Verdriet


De vijf jarige uit Servië afkomstige Philip is dood ge vonden in het water. Hij woonde net een week in Duitsland. Het jochie leed aan epilepsie. Dit korte berichtje in de krant brengt alle angst bij mij terug van ruim 30 jaar geleden. Onze Wim kreeg op zijn vierde een hersenontsteking en hield daaraan epilepsie over. Hij had vaak behoorlijk zware aanvallen. Meestal voelde hij dat aankomen en kwam dan naar binnen als hij toevallig buiten was. Mama, ik kan niks meer zien, zei hij dan.

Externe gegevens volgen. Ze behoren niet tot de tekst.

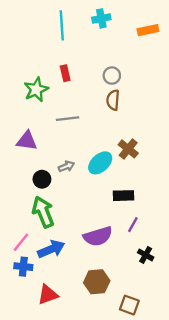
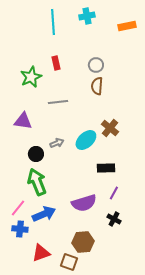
black cross: (146, 255) -> (114, 219), moved
brown square: (129, 305) -> (69, 262), moved

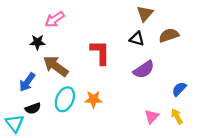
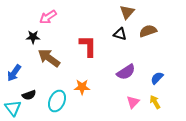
purple semicircle: (144, 70) -> (126, 72), moved
blue arrow: (27, 82) -> (14, 73), moved
cyan ellipse: (65, 99) -> (57, 101), moved

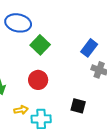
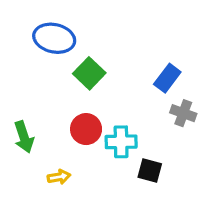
cyan cross: (41, 119) -> (121, 142), moved

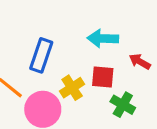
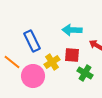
blue rectangle: (41, 55) -> (32, 41), turned -45

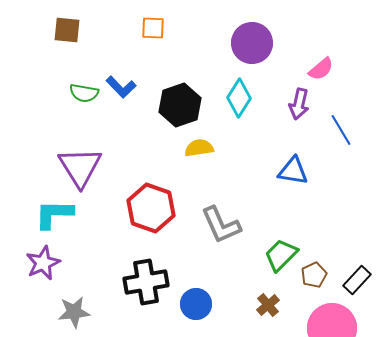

Want zo begon het meestal. Maar hij had ook absences, die van het ene op het andere moment konden optreden. En wat als hij iets verder uit de buurt was en niet meer thuis kon komen als het begon. Ik stond altijd doodsangsten uit, maar heb hem toch – op hoop van zegen- losgelaten. En al kon hij zich soms behoorlijk bezeren als hij viel wanneer een aanval begon en je net niet in de buurt was, buiten is er gelukkig nooit iets ernstigs gebeurd. Wel viel hij soms uit bed en brak dan zijn bv. Zijn pols. Ik voel bijna lijfelijk de angst die de ouders gevoeld moeten hebben toen hun zoontje vermist was en het grijpt me bij de keel. De angst dat onze kinderen (en later ook kleinkinderen) iets overkomt is bij mij mede hierdoor altijd groot geweest.

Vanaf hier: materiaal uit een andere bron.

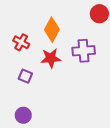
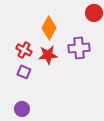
red cross: (21, 42) -> (24, 50), moved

Ik dacht dat het was weggezakt maar niets is minder waar. Dat begrijp ik nu door dit berichtje. Want wat Philip is overkomen is waar ik altijd bang voor ben geweest. Natuurlijk is er veel verandert. Momenteel gaat het goed met mijn kinderen en kleinkinderen. En dat doet me beseffen dat ik ook het gelukkigst ben als zij dat ook zijn. Ik ben in gedachten bij de ouders van Philip, ook al zullen ze daar weinig van merken.